Monsignor Domenico Bartolucci on Liturgy

Three days ago, I posted a notice concerning a significant book by Monsignor Brunero Gherardini. Today, I would like to give a hat tip to Carlos Antonio Palad at Rorate Caeli for making public another major monsignoral moment for tradition. I mean his English translation of an interview with Monsignor Domenico Bartolucci, Maestro Perpetuo of the Sistine Chapel under five Popes. (The original Italian can be found here.)

In the interview, conducted by by Pucci Cipriani and Stefano Carusi, the accomplished church musician and liturgist says that he never gave up celebrating the traditional rite of Mass, and, further, “on the contrary, I sometimes found it difficult to celebrate according to the modern rite, even if I never said so.”

He humorously casts aside the oft-repeated criticism of traditional rite for its supposed clericalism and exclusion of participation by the laity: “So that you won’t think that I’m just saying anything, I know how participation in old times was like, both in Rome, in the (St. Peter’s) Basilica and outside it, for instance down here in Mugello, in this parish, in this beautiful countryside, which was then populated by people strong in faith and full of piety. During Sunday Vespers the priest could just start singing ‘Deus in adiutorium meum intende‘ and thereafter fall asleep on his seat to wake up only at the ‘chapter’, the peasants would have continued alone and the heads of the family would have intoned the antiphon!”

Monsignor Bartolucci was born in 1917, the year of the Fatima revelations. So he is older than the 85-year-old Brunero Gherardini, but not by much. And there is at least one connection between the two. In the introduction to the interview, Cipriani and Carusi note that on Monsignor Bartolucci’s desk lies a copy of Gherardini’s book. Whether or not they know each other and are coordinating their efforts on behalf of the Church’s tradition, these two Roman senior statesman are giving the world a 1-2-punch on doctrine and liturgy, one that is bound to resonate with younger clergy.

Here are a few more excerpts. I strongly recommend reading the whole interview at Rorate Caeli.

I beg your pardon, but the reform was done by arid people, arid, arid, I repeat it. And I knew them. As for the doctrine, Cardinal Ferdinando Antonelli himself, once said, I remember it well: “How come that we make liturgists who know nothing about theology?”

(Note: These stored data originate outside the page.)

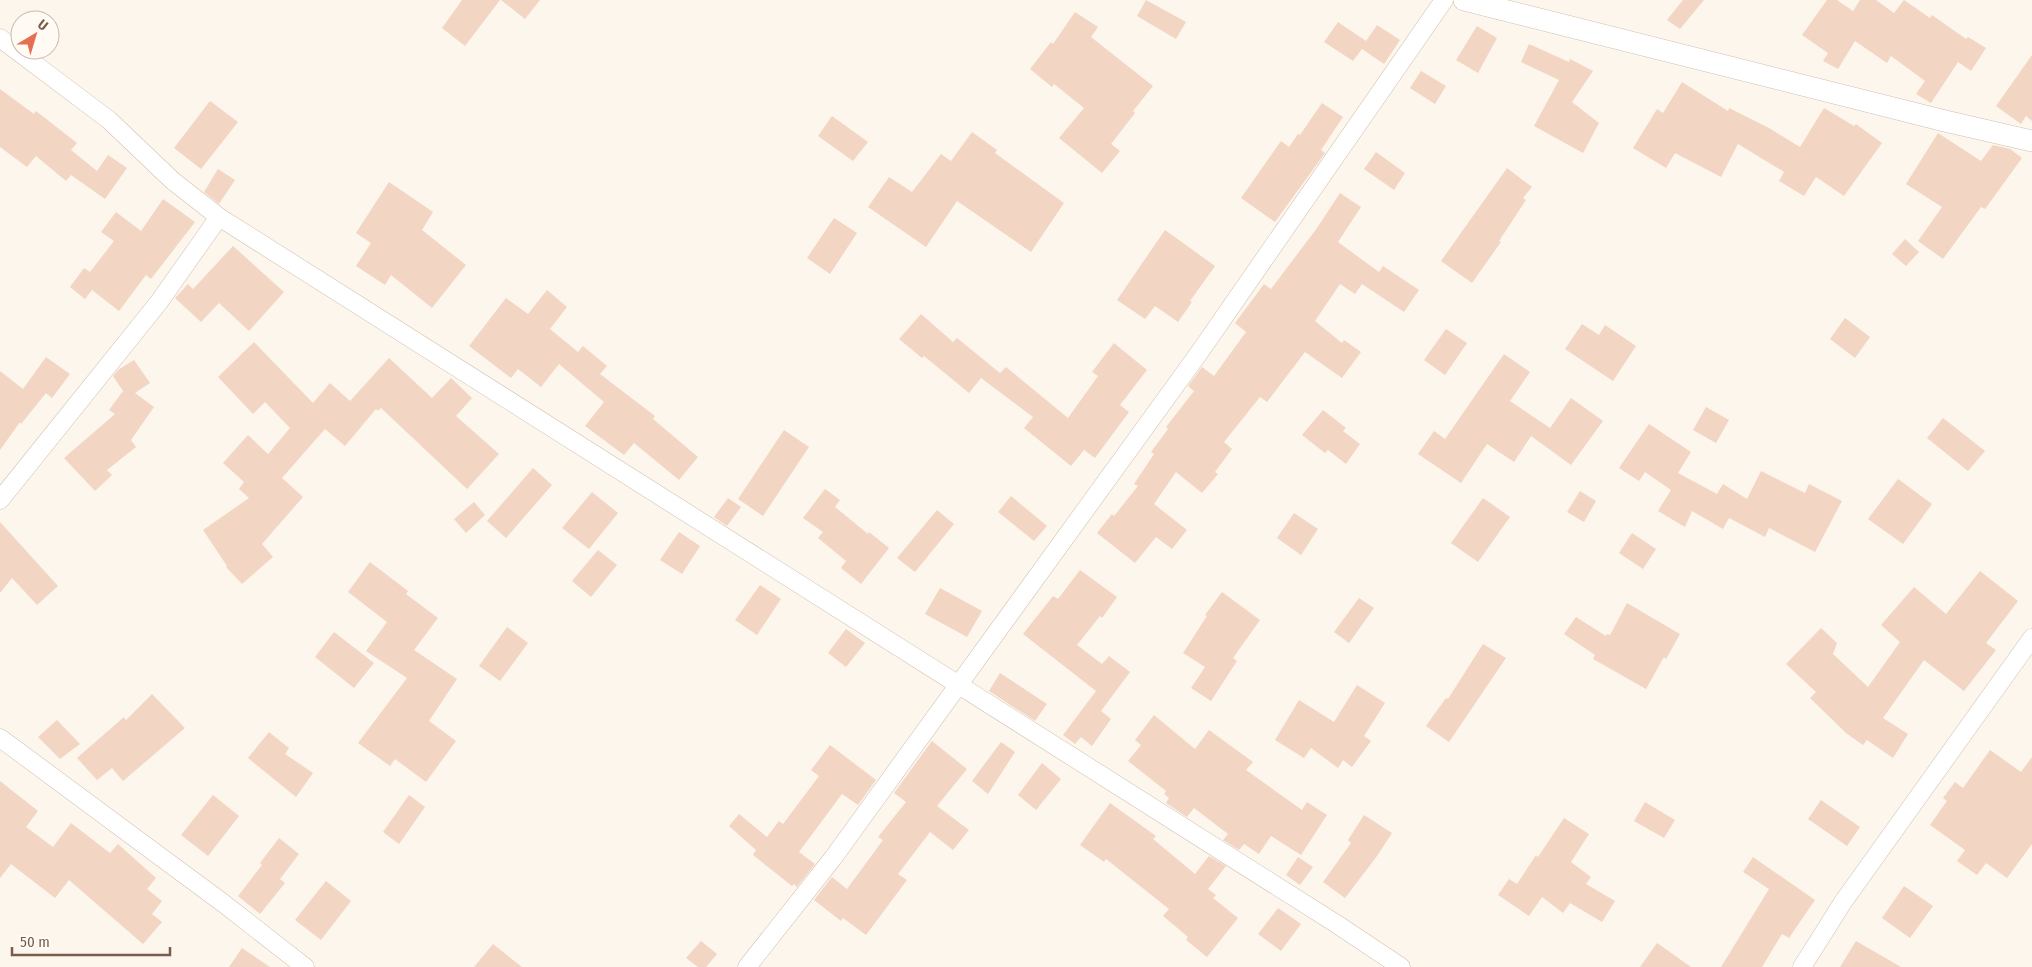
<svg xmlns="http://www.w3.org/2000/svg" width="2032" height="967" font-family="'Fira Sans Condensed',sans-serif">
	<rect width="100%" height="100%" fill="#fdf6ec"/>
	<g fill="#f3d5c3">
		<polygon points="462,0 500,0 465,46 442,28"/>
		<polygon points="501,0 540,0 525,19"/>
		<polygon points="1146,0 1186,22 1176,39 1137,16"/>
		<polygon points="1683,0 1704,0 1680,29 1667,20"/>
		<polygon points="1827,0 1837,0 1853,11 1860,0 1876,0 1894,13 1904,0 1930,18 1932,15 1966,39 1968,37 1986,48 1971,71 1958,62 1931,103 1916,94 1925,81 1891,56 1887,63 1855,41 1838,69 1823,61 1828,53 1802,35"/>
		<polygon points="1075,12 1098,27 1091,37 1153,86 1133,111 1135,113 1111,144 1120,151 1102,173 1059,138 1084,108 1054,84 1052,87 1030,69 1051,42 1053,44"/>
		<polygon points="1338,22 1366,41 1377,25 1400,40 1384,64 1362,49 1353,61 1324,42"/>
		<polygon points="1477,26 1497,38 1478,73 1456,60"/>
		<polygon points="1529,44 1569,62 1570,59 1593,71 1572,102 1599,123 1583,153 1534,126 1559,80 1521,62"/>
		<polygon points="2032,55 2032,121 2026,116 2021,124 1996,106"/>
		<polygon points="1421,71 1446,86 1435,104 1410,88"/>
		<polygon points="1682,82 1728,111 1729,108 1769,128 1800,147 1824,108 1854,126 1856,124 1882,143 1844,196 1816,177 1804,196 1779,181 1784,172 1738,144 1721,177 1675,153 1666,168 1633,148 1657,109 1663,113"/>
		<polygon points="0,89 34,114 36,111 77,143 71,150 97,171 108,155 127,168 105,199 71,175 66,181 36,156 27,167 0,147"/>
		<polygon points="210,101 238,122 201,169 174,148"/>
		<polygon points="1322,103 1343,117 1321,150 1325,153 1275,222 1241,198 1281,141 1289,147 1298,134 1300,135"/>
		<polygon points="832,116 868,142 853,161 818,136"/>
		<polygon points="972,132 997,150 995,153 1064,203 1031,252 957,201 926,247 868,207 889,177 912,192 941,154 951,161"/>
		<polygon points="1938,133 1981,161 1993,145 2010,149 2022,158 1985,209 1981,207 1943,259 1918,241 1942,207 1906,184"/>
		<polygon points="1376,152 1405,173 1394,190 1364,169"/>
		<polygon points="1507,168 1532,187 1523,198 1526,200 1499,241 1501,242 1472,283 1441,261"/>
		<polygon points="218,169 235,180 219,204 204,192"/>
		<polygon points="389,182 433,212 422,230 466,265 432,308 391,275 385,285 356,266 371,243 356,233"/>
		<polygon points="1340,193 1361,207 1338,242 1379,272 1383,266 1419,290 1404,312 1362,284 1355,294 1340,284 1315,321 1342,343 1344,340 1361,352 1342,378 1305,352 1267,402 1260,397 1224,442 1232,449 1215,472 1218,474 1202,493 1176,472 1154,504 1187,530 1172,549 1156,537 1135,563 1097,533 1112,514 1114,516 1138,486 1134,484 1154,454 1151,452 1168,429 1166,427 1194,391 1188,386 1202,367 1214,376 1246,332 1235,323 1264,284 1271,289 1317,228"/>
		<polygon points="163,199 195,222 151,279 146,275 119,311 92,290 85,299 70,287 84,268 90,272 114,241 101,232 116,212 141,231"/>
		<polygon points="834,218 857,233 830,274 807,258"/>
		<polygon points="1165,230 1215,266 1190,301 1192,302 1178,322 1155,306 1145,319 1117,300"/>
		<polygon points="1905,239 1919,252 1906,266 1892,254"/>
		<polygon points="233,246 284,292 249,331 219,303 201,322 175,298 188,284 193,289"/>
		<polygon points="547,290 567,307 550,329 578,352 583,346 607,366 600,374 655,416 653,419 698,457 679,480 634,443 624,455 585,426 604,402 559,364 541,387 518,369 511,378 469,346 506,298 528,314"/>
		<polygon points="921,314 953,342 957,338 1000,373 1006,367 1068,418 1098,376 1092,372 1114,343 1147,370 1120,405 1129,412 1095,458 1084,450 1071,466 1024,428 1033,417 981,378 969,393 924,356 922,358 899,339"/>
		<polygon points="1845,318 1870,337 1855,358 1830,339"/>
		<polygon points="1582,324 1599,335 1605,325 1636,346 1613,381 1565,349"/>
		<polygon points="1446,329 1467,343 1445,375 1424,360"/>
		<polygon points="254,342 313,403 330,383 350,401 389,358 432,398 451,378 472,398 456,416 499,454 467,489 381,408 378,411 376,409 345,446 325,429 282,478 303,497 262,544 273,557 242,584 226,567 227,566 203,530 249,498 239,489 244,482 223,463 248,435 268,454 290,428 265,402 253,414 218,377"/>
		<polygon points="1504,354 1530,372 1510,401 1550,428 1571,398 1603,421 1571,465 1531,436 1514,462 1487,444 1461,483 1418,454 1434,431 1445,439"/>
		<polygon points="46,357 70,374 52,398 46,393 21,424 20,422 0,450 0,371 23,389"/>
		<polygon points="134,360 150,383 135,393 154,407 131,440 136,447 107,470 112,475 95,491 64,458 115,414 109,410 123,391 113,376 118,370"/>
		<polygon points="1706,407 1729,420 1716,443 1693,430"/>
		<polygon points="1323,410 1346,428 1343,431 1360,444 1346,464 1328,450 1325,453 1302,435"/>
		<polygon points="1943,418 1985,451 1968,471 1927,438"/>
		<polygon points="1649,424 1691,452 1678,473 1717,494 1723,484 1747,499 1761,471 1805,493 1809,484 1842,501 1815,552 1769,528 1765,537 1729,518 1723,529 1692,511 1685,527 1658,511 1671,490 1645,472 1639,481 1619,468"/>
		<polygon points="784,430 809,447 763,516 738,499"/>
		<polygon points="533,468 552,485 506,538 487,521"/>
		<polygon points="1898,479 1932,504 1903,544 1868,519"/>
		<polygon points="825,489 840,500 835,507 868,534 869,532 889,548 861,584 841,568 846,561 818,538 823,532 803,518"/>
		<polygon points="1580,491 1596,501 1584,522 1567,512"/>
		<polygon points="592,492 618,513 589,549 562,528"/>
		<polygon points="1011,496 1047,526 1034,541 998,512"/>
		<polygon points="728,498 741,507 727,526 714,517"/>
		<polygon points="1483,498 1510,517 1478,562 1451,543"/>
		<polygon points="474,502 485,515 466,533 454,519"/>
		<polygon points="937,510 954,524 915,572 897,558"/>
		<polygon points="1294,513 1318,529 1301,555 1277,538"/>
		<polygon points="0,522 58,586 37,605 12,578 0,593"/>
		<polygon points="679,532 700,546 682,574 660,560"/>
		<polygon points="1632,533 1656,549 1643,569 1619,553"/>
		<polygon points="598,550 617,565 591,597 572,581"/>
		<polygon points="370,562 408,591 406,594 438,618 414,650 457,679 429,721 456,741 426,782 395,759 390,766 358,743 407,678 366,651 387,622 348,592"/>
		<polygon points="1080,570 1117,597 1102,618 1100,616 1077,645 1102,664 1109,656 1130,672 1101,711 1111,719 1092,746 1081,737 1075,744 1063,735 1096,691 1023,634 1053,596 1058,599"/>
		<polygon points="1980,571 2018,601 1986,643 1996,650 1964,691 1924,660 1883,718 1908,734 1893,758 1867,740 1863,745 1846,733 1810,698 1816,692 1786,664 1821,628 1837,643 1833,654 1868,687 1900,642 1881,625 1914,587 1946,614"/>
		<polygon points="760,585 781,599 757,635 735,620"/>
		<polygon points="940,588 982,611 967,637 925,614"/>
		<polygon points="1222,592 1260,620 1233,658 1237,661 1211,701 1191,688 1205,667 1183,653 1207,616 1205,615"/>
		<polygon points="1359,598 1374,608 1349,643 1334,632"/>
		<polygon points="1627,603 1680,634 1666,659 1664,657 1646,689 1593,659 1595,655 1564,634 1576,617 1606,636 1607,634 1610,635"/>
		<polygon points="507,627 528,643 500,681 479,666"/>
		<polygon points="846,629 865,643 846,667 828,653"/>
		<polygon points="334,632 374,663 354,688 315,657"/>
		<polygon points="1483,644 1506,658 1449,742 1426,726 1446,698 1448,699"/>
		<polygon points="1000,673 1047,704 1035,721 989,691"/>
		<polygon points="1357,685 1385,703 1364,736 1371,741 1352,767 1343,760 1338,768 1311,748 1304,758 1275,740 1299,700 1334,722"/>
		<polygon points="152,694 185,728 123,781 112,768 97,780 77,758 124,717 126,720"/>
		<polygon points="1154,715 1195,749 1209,730 1253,762 1246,770 1302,810 1307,802 1327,815 1301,855 1271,836 1259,854 1244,844 1239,850 1223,840 1228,834 1194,808 1187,817 1166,803 1169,798 1164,794 1166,791 1128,761 1141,745 1135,740"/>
		<polygon points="57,720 80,744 60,759 38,737"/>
		<polygon points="269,732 289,748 285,754 313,773 296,797 248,758"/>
		<polygon points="932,741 967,769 937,806 969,830 953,850 930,832 898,874 907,880 866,935 843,918 841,921 814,900 832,877 847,889 883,840 878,837 906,802 894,793"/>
		<polygon points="1001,742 1015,752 988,794 972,781"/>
		<polygon points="830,745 876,780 858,805 842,794 799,852 815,864 797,887 794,884 792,886 753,855 756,850 729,826 739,814 767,837 779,821 783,824 819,776 811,770"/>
		<polygon points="1990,750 2021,772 2032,757 2032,844 2007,878 1986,863 1977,875 1957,861 1965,850 1930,825 1947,801 1943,798 1955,782 1963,788"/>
		<polygon points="1042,763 1061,779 1036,810 1018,795"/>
		<polygon points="0,781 38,811 26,827 53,847 71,823 110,853 118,844 156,878 147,889 162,901 152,914 162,922 143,944 69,880 55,898 11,864 0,878"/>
		<polygon points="213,795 239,816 208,856 181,835"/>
		<polygon points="409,795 425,807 399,844 383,832"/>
		<polygon points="1821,800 1860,827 1847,846 1808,819"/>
		<polygon points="1645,802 1675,820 1664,838 1634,821"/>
		<polygon points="1110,803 1156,836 1153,839 1195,874 1209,856 1226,866 1208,889 1216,895 1213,898 1238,918 1207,957 1186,940 1188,937 1163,916 1169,909 1106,859 1104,862 1080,845"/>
		<polygon points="1364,815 1392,833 1377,856 1345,898 1323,882 1351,843 1348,840"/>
		<polygon points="1564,818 1589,834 1571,862 1591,877 1586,884 1615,901 1602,922 1570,903 1563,913 1542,897 1529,916 1498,895 1509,879 1517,884 1536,855 1538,857"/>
		<polygon points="279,838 299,854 280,879 285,883 260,914 238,896 262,865 260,863"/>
		<polygon points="1298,857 1313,867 1300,885 1286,875"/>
		<polygon points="1753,857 1815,900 1789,938 1782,934 1762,967 1721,967 1769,889 1743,872"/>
		<polygon points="326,881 351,901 321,940 295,920"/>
		<polygon points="1904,886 1933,906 1910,938 1882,918"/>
		<polygon points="1278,908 1301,924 1281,951 1258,934"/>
		<polygon points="701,941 717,954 706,967 698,967 686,958"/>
		<polygon points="1856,941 1901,967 1840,967"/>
		<polygon points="1657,943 1691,967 1640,967"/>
		<polygon points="493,944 522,967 474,967"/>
		<polygon points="242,948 270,967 229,967"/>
	</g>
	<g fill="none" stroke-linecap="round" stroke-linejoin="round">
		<g stroke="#d1beb0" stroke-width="19">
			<g id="minor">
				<polyline points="0,38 109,120 173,181 219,217 1335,923 1401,967"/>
				<polyline points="0,500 159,302 219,217"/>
				<polyline points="0,738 223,903 305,967"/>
				<polyline points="747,967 833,858 1199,353 1444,0"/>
				<polyline points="1802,967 1843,902 2032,638"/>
			</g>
		</g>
		<g stroke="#d1beb0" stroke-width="22">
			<polyline id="tertiary" points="1464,0 1945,121 2032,141"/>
		</g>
		<use href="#minor" stroke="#fff" stroke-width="18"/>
		<use href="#tertiary" stroke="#fff" stroke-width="21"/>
	</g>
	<g transform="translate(35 35) rotate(38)"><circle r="24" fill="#fffaf3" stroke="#cabbb1"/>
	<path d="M0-4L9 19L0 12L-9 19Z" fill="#e76f51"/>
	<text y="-8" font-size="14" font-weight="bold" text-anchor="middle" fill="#7a5c4d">U</text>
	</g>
	<path d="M12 947v8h158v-8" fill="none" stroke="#7a5c4d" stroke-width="2.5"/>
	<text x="20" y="947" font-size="15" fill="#7a5c4d" stroke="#fffaf3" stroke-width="4" paint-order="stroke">50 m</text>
</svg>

It became a kind of fashion. Everybody talked about it, everybody “was renewing”, everybody was trying to be like popes (tutti pontificavano) in the wake of sentimentalism, of eagerness to reform. And the voices that raised themselves to defend the two thousand year old Tradition of the Church, were cleverly hushed. There was the invention of a kind of “people’s liturgy” … when I heard these refrains, it came into my mind something which my professor at the Seminary used to say: “the liturgy is something given by the clerics to the people” (“la liturgia è del clero per il popolo”). It descends from God and does not come up from the bottom. I have to admit, however, that this foul-smelling appearances have made themselves a bit more rare. The young generations of priests are maybe better than those who came before them, they do not have the ideological fury of an iconoclastic ideology, they are full of good feelings, however they lack in education.

Let us return to the crisis of the Church and to the fact that so many seminaries have closed down, do you, Monsignore, support a return to the continuation of Tradition?

Look here, to defend the old rite is not the same as being a worshipper of ancient times; it is to be “eternal”. You see, when one gives the traditional mass names like “Mass of Saint Pius V” or “Tridentine” one is wrong, it makes it seem as if it is a mass belonging to a certain epoch. It is our Mass, the Roman universal Mass, valid everywhere and in all times, a single language spoken from the Oceania to the Arctic’s.

Maestro, how far have we come in our days with the restoration of Sacred Music and the Liturgy?

I cannot deny that there some signs of restoration, but I still can see that there persists a certain blindness, almost a complacency for all that is vulgar, coarse, in bad taste and also doctrinally temerarious. Most important, do not ask me, please, to make a judgement on the guitar-players and on the tarantellas which are sung during the Offertory.….The liturgical problem is serious, do not listen to the voices of those persons who do not love the Church and who oppose the Pope and if you want to cure the sick then remember that the merciful doctor makes the wound purulent (fa la piaga purulenta).